Caro amico, se a 48 anni non tieni ben scissi sentimenti e sesso per me vuol solo dire che sei sano e bello.
Poi può essere meravigliosa e generosa anche una persona che non lo fa: ma in genere chi sperimenta sia il sesso che l'amore allo stesso tempo in ambiti diversi è una persona parecchio complicata.
Un acrobata, nel cervello, nella psiche e sicuramente anche con i suoi dispositivi, mobili e non.
Più spesso sono degli aspiranti narcisisti, confusi, con un ego strillone, affamato e capriccioso.
Poca roba, insomma.
Io lavorerei di più su quell'altro aspetto: hai scritto che vedi Giuliette ovunque.
La percezione dell'altro è fondamentale per proteggersi.
Scusa il tono da maestrina ma quando intravedo tra le righe qualcuno che vale, si sveglia The Bride.
Studiale, le donne.
Guardale, osservale. 
Più che quello che sono, le persone, all'inizio è interessante vedere quello che vogliono sembrare.
Che quelle che hanno qualche possibilità di svelarsi delle vere Giuliette, sono quelle che davanti a te non hanno voglia di sembrare.
Un abbraccio e un in bocca al lupo


----------



## Brunetta (3 Settembre 2014)

Ecate ha detto:


> Caro amico, se a 48 anni non tieni ben scissi sentimenti e sesso per me vuol solo dire che sei sano e bello.
> Poi può essere meravigliosa e generosa anche una persona che non lo fa: ma in genere chi sperimenta sia il sesso che l'amore allo stesso tempo in ambiti diversi è una persona parecchio complicata.
> Un acrobata, nel cervello, nella psiche e sicuramente anche con i suoi dispositivi, mobili e non.
> Più spesso sono degli aspiranti narcisisti, confusi, con un ego strillone, affamato e capriccioso.
> ...


Interessante.
E i veri Romeo?
Uguale?
Io so che ho potuto sbagliare alla grande.


----------



## DreamTheater (3 Settembre 2014)

Ecate ha detto:


> Caro amico, se a 48 anni non tieni ben scissi sentimenti e sesso per me vuol solo dire che sei sano e bello.
> Poi può essere meravigliosa e generosa anche una persona che non lo fa: ma in genere *chi sperimenta sia il sesso che l'amore allo stesso tempo in ambiti diversi è una persona parecchio complicata.
> Un acrobata, nel cervello, nella psiche e sicuramente anche con i suoi dispositivi, mobili e non.
> Più spesso sono degli aspiranti narcisisti, confusi, con un ego strillone, affamato e capriccioso.*
> ...


Condivido in pieno la parte evidenziata.. il problema è capire perchè si arriva a quel punto (comportamento innato o appreso?) ed eventualmente come uscirne, perchè a mio avviso è doloroso vivere con un cervello acrobata..


----------



## Ecate (3 Settembre 2014)

Brunetta ha detto:


> Interessante.
> E i veri Romeo?
> Uguale?
> Io so che ho potuto sbagliare alla grande.

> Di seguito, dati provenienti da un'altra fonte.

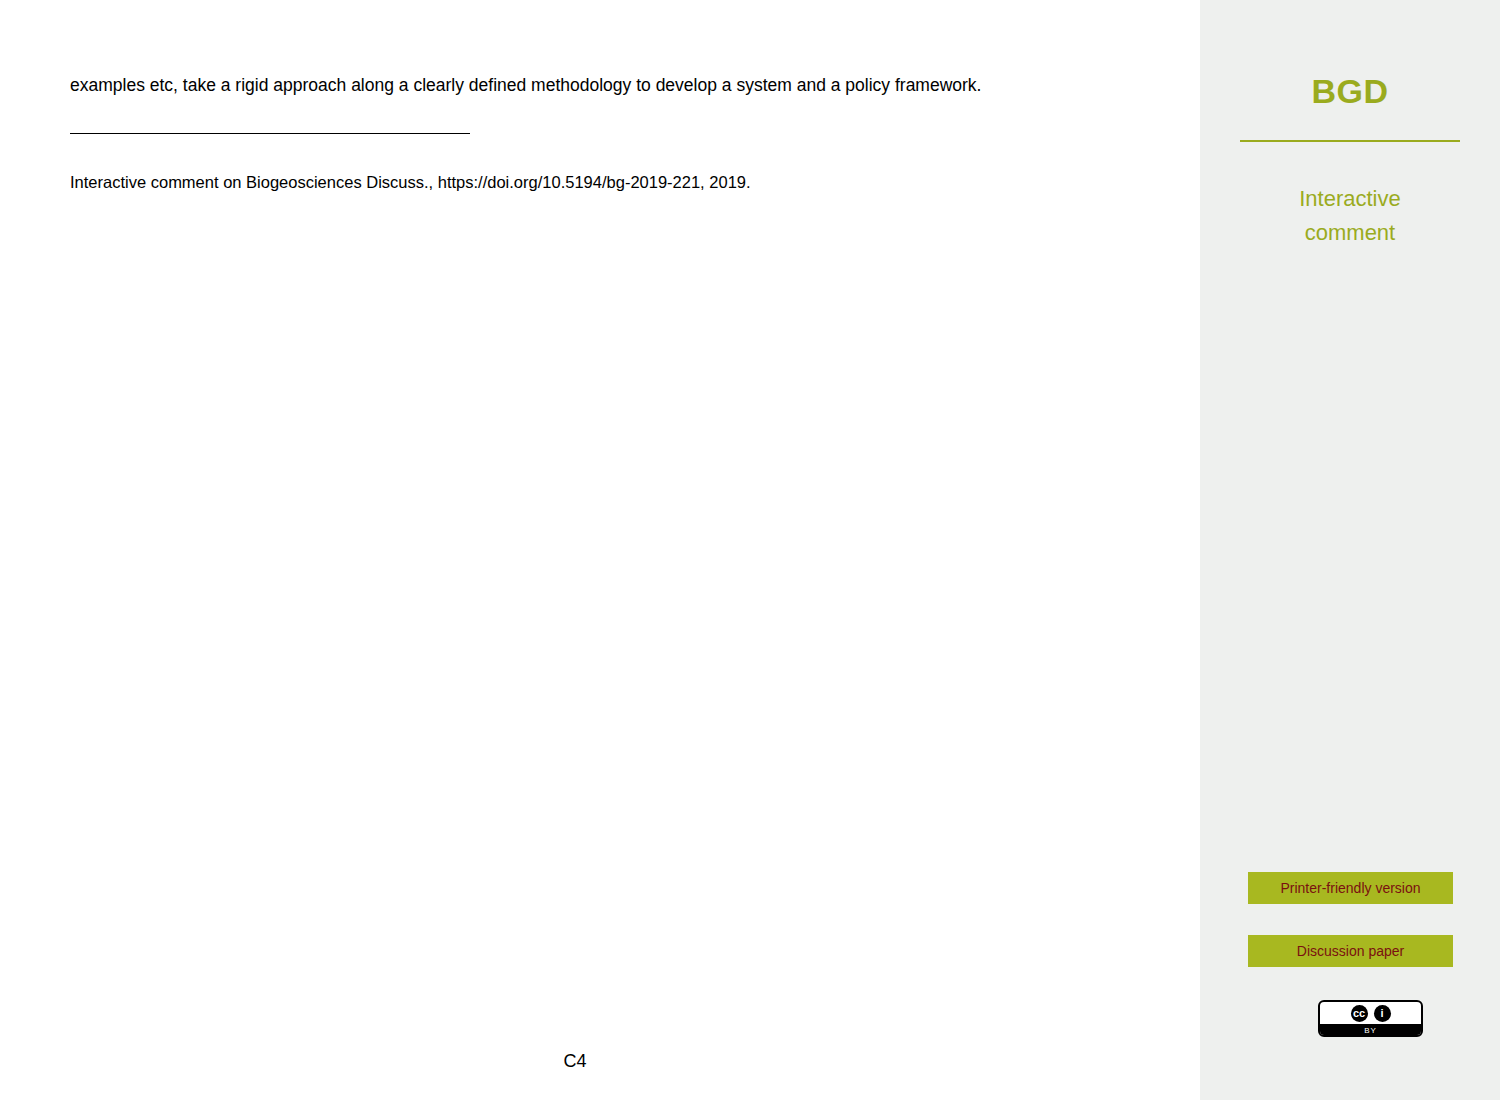examples etc, take a rigid approach along a clearly defined methodology to develop a system and a policy framework.
Interactive comment on Biogeosciences Discuss., https://doi.org/10.5194/bg-2019-221, 2019.
C4
BGD
Interactive
comment
Printer-friendly version Discussion paper
cc i
BY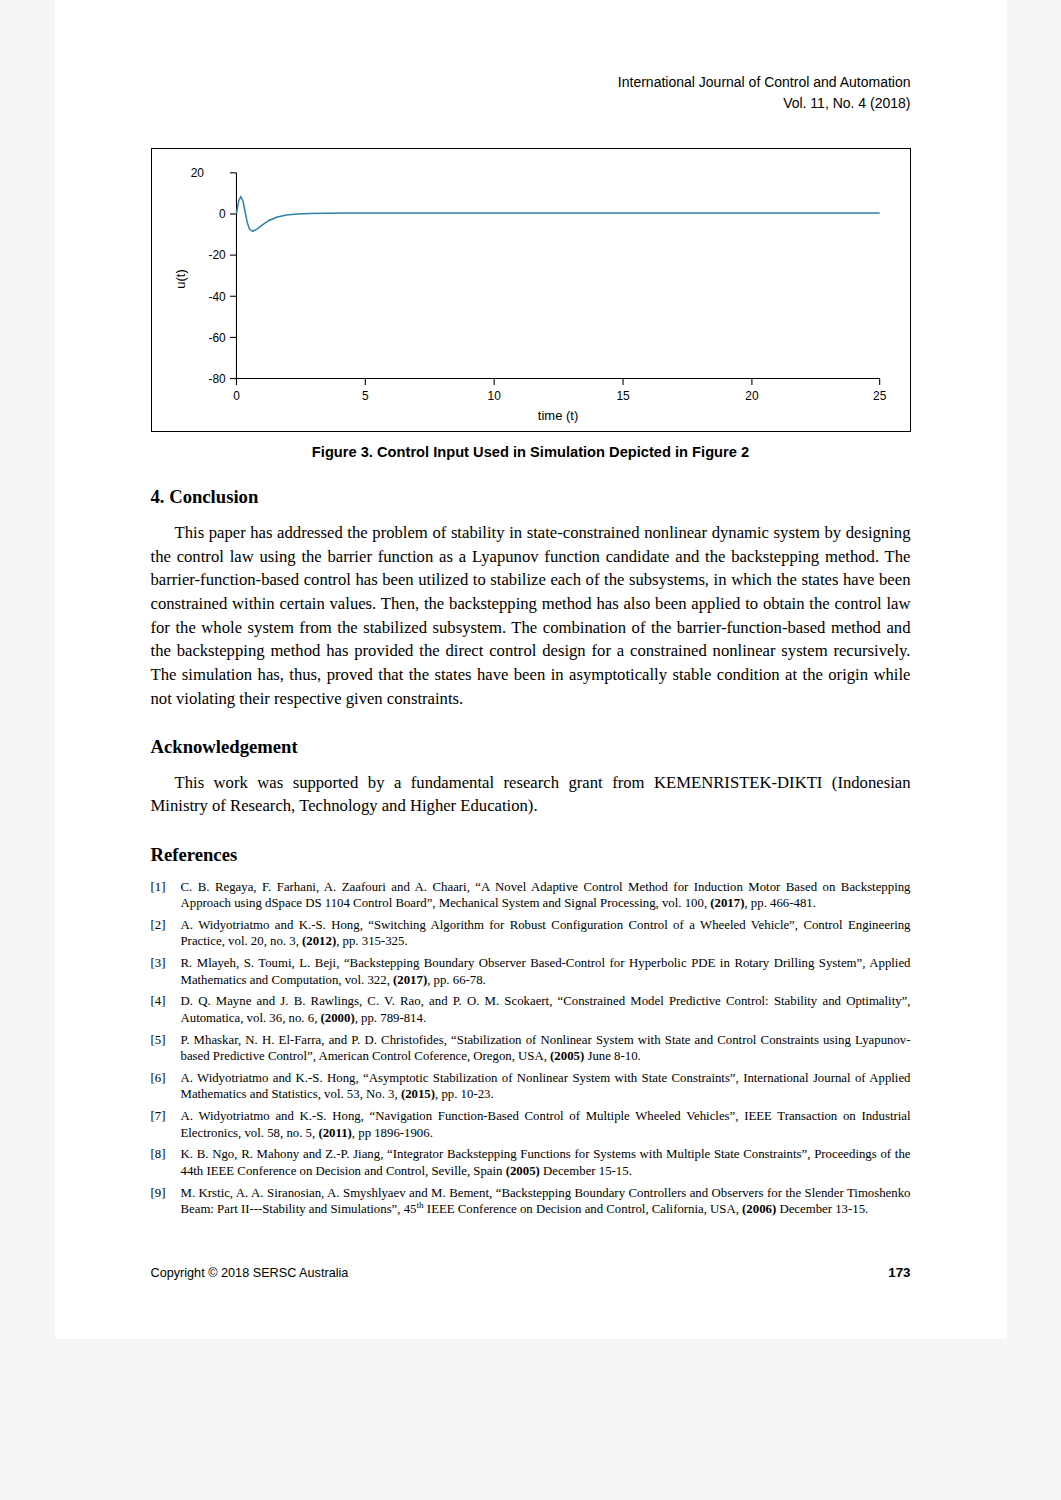International Journal of Control and Automation
Vol. 11, No. 4 (2018)
20 0 -20 -40 -60 -80 0 5 10 15 20 25 time (t) u(t)
Figure 3. Control Input Used in Simulation Depicted in Figure 2
4. Conclusion
This paper has addressed the problem of stability in state-constrained nonlinear dynamic system by designing the control law using the barrier function as a Lyapunov function candidate and the backstepping method. The barrier-function-based control has been utilized to stabilize each of the subsystems, in which the states have been constrained within certain values. Then, the backstepping method has also been applied to obtain the control law for the whole system from the stabilized subsystem. The combination of the barrier-function-based method and the backstepping method has provided the direct control design for a constrained nonlinear system recursively. The simulation has, thus, proved that the states have been in asymptotically stable condition at the origin while not violating their respective given constraints.
Acknowledgement
This work was supported by a fundamental research grant from KEMENRISTEK-DIKTI (Indonesian Ministry of Research, Technology and Higher Education).
References
[1] C. B. Regaya, F. Farhani, A. Zaafouri and A. Chaari, “A Novel Adaptive Control Method for Induction Motor Based on Backstepping Approach using dSpace DS 1104 Control Board”, Mechanical System and Signal Processing, vol. 100, (2017), pp. 466-481.
[2] A. Widyotriatmo and K.-S. Hong, “Switching Algorithm for Robust Configuration Control of a Wheeled Vehicle”, Control Engineering Practice, vol. 20, no. 3, (2012), pp. 315-325.
[3] R. Mlayeh, S. Toumi, L. Beji, “Backstepping Boundary Observer Based-Control for Hyperbolic PDE in Rotary Drilling System”, Applied Mathematics and Computation, vol. 322, (2017), pp. 66-78.
[4] D. Q. Mayne and J. B. Rawlings, C. V. Rao, and P. O. M. Scokaert, “Constrained Model Predictive Control: Stability and Optimality”, Automatica, vol. 36, no. 6, (2000), pp. 789-814.
[5] P. Mhaskar, N. H. El-Farra, and P. D. Christofides, “Stabilization of Nonlinear System with State and Control Constraints using Lyapunov-based Predictive Control”, American Control Coference, Oregon, USA, (2005) June 8-10.
[6] A. Widyotriatmo and K.-S. Hong, “Asymptotic Stabilization of Nonlinear System with State Constraints”, International Journal of Applied Mathematics and Statistics, vol. 53, No. 3, (2015), pp. 10-23.
[7] A. Widyotriatmo and K.-S. Hong, “Navigation Function-Based Control of Multiple Wheeled Vehicles”, IEEE Transaction on Industrial Electronics, vol. 58, no. 5, (2011), pp 1896-1906.
[8] K. B. Ngo, R. Mahony and Z.-P. Jiang, “Integrator Backstepping Functions for Systems with Multiple State Constraints”, Proceedings of the 44th IEEE Conference on Decision and Control, Seville, Spain (2005) December 15-15.
[9] M. Krstic, A. A. Siranosian, A. Smyshlyaev and M. Bement, “Backstepping Boundary Controllers and Observers for the Slender Timoshenko Beam: Part II---Stability and Simulations”, 45th IEEE Conference on Decision and Control, California, USA, (2006) December 13-15.
Copyright © 2018 SERSC Australia 173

Mah... Sì, forse. Io ancora non so se ho sbagliato con i miei due unici veri Romeo...
Sicuramente con il mio primo fidanzato ho sbagliato.
Era più grande di me, ma eravamo nella stessa classe.
"Sedici anni aveva lei... BANG BANG!!!"
Era considerato dai prof una specie di piaga.
Era un bullo, ma così bullo che aveva anche avuto una denuncia, poi ritirata perché i suoi avevano sganciato parecchi soldi.

Io ero nuova in quella scuola.
Ero bellina bellina.
L'anoressia mi aveva fatto sentire falsamente forte.
Così forte da abbandonare la terapia, che durava da anni.
Ho messo a posto i bulli subito.

Questo qui mi ha scelta per aprirsi il cuore.
Per raccontarmi quanto si sentisse debole.
Mi ha intenerita.
Non mi ero sbagliata su di lui.
All'inizio la mia missione era quella di rafforzare il suo ego.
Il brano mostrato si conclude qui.